Activity: The answer must consist of every line in the data that contains "your".

Items from a data source:
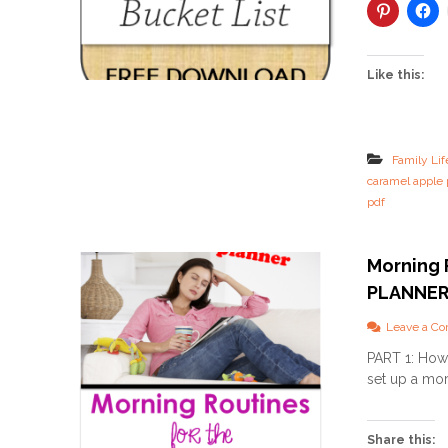
Like this:
Family Lif
caramel apple 
pdf
Morning 
PLANNE
Leave a C
PART 1: How 
set up a mor
Share this:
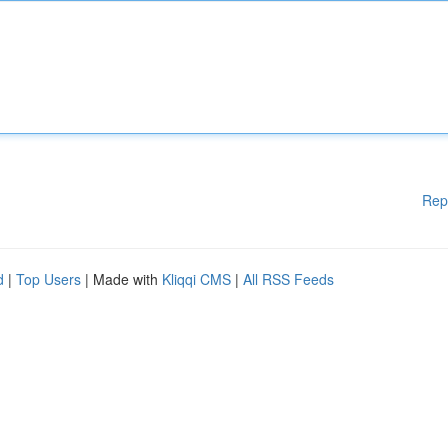
Rep
d
|
Top Users
| Made with
Kliqqi CMS
|
All RSS Feeds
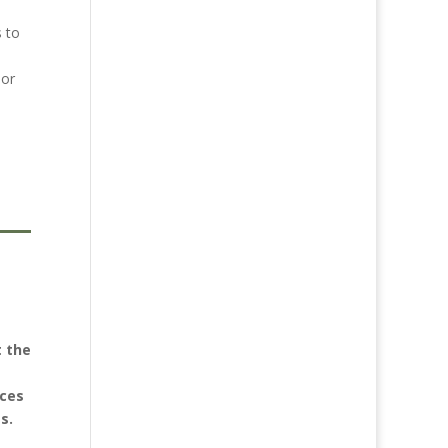
s to
 or
t the
nces
s.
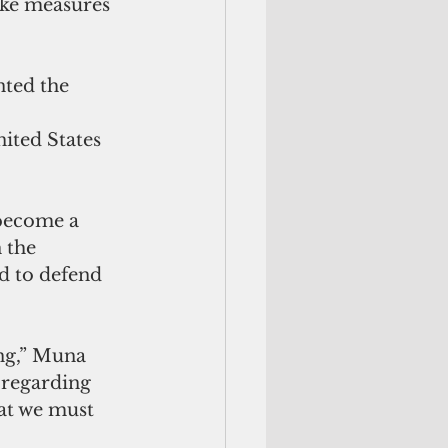
ke measures 
ted the 
ited States 
 become a 
 the 
d to defend 
 regarding 
at we must 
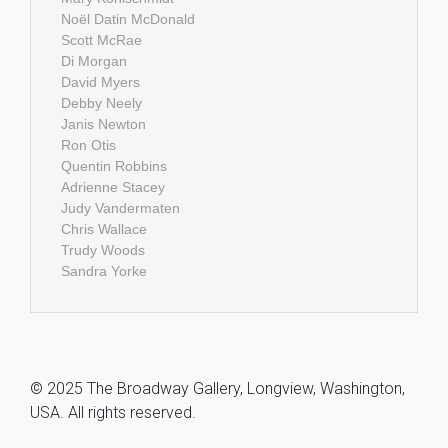
Noël Datin McDonald
Scott McRae
Di Morgan
David Myers
Debby Neely
Janis Newton
Ron Otis
Quentin Robbins
Adrienne Stacey
Judy Vandermaten
Chris Wallace
Trudy Woods
Sandra Yorke
© 2025 The Broadway Gallery, Longview, Washington,
USA. All rights reserved.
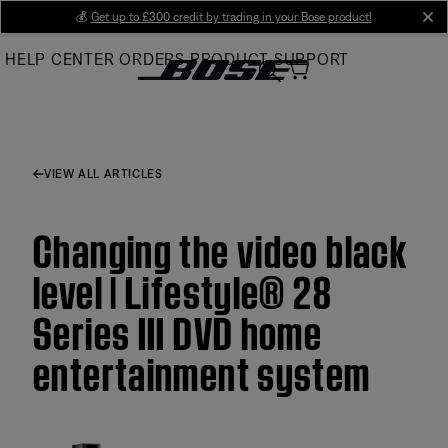
Skip
💰
Get up to £300 credit by trading in your Bose product!
cl
to
HELP CENTER
ORDERS
PRODUCT SUPPORT
Main
VIEW ALL ARTICLES
Changing the video black
level | Lifestyle® 28
Series III DVD home
entertainment system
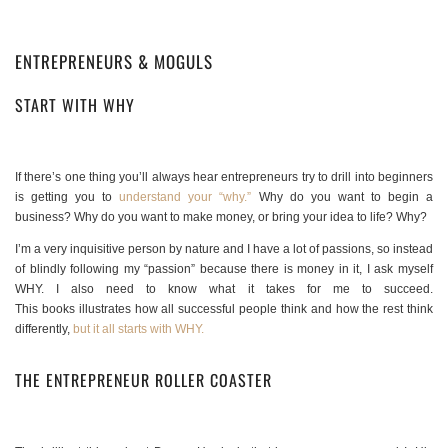
ENTREPRENEURS & MOGULS
START WITH WHY
If there’s one thing you’ll always hear entrepreneurs try to drill into beginners
is getting you to
understand your “why.”
Why do you want to begin a
business? Why do you want to make money, or bring your idea to life? Why?
I’m a very inquisitive person by nature and I have a lot of passions, so instead
of blindly following my “passion” because there is money in it, I ask myself
WHY. I also need to know what it takes for me to succeed.
This books illustrates how all successful people think and how the rest think
differently,
but it all starts with WHY.
THE ENTREPRENEUR ROLLER COASTER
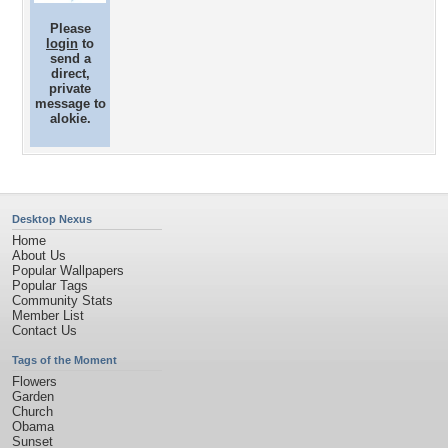
Please
login
to
send a
direct,
private
message to
alokie.
Desktop Nexus
Home
About Us
Popular Wallpapers
Popular Tags
Community Stats
Member List
Contact Us
Tags of the Moment
Flowers
Garden
Church
Obama
Sunset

Result for this exercise:
Get up to £300 credit by trading in your Bose product!
understand your “why.”
business? Why do you want to make money, or bring your idea to life? Why?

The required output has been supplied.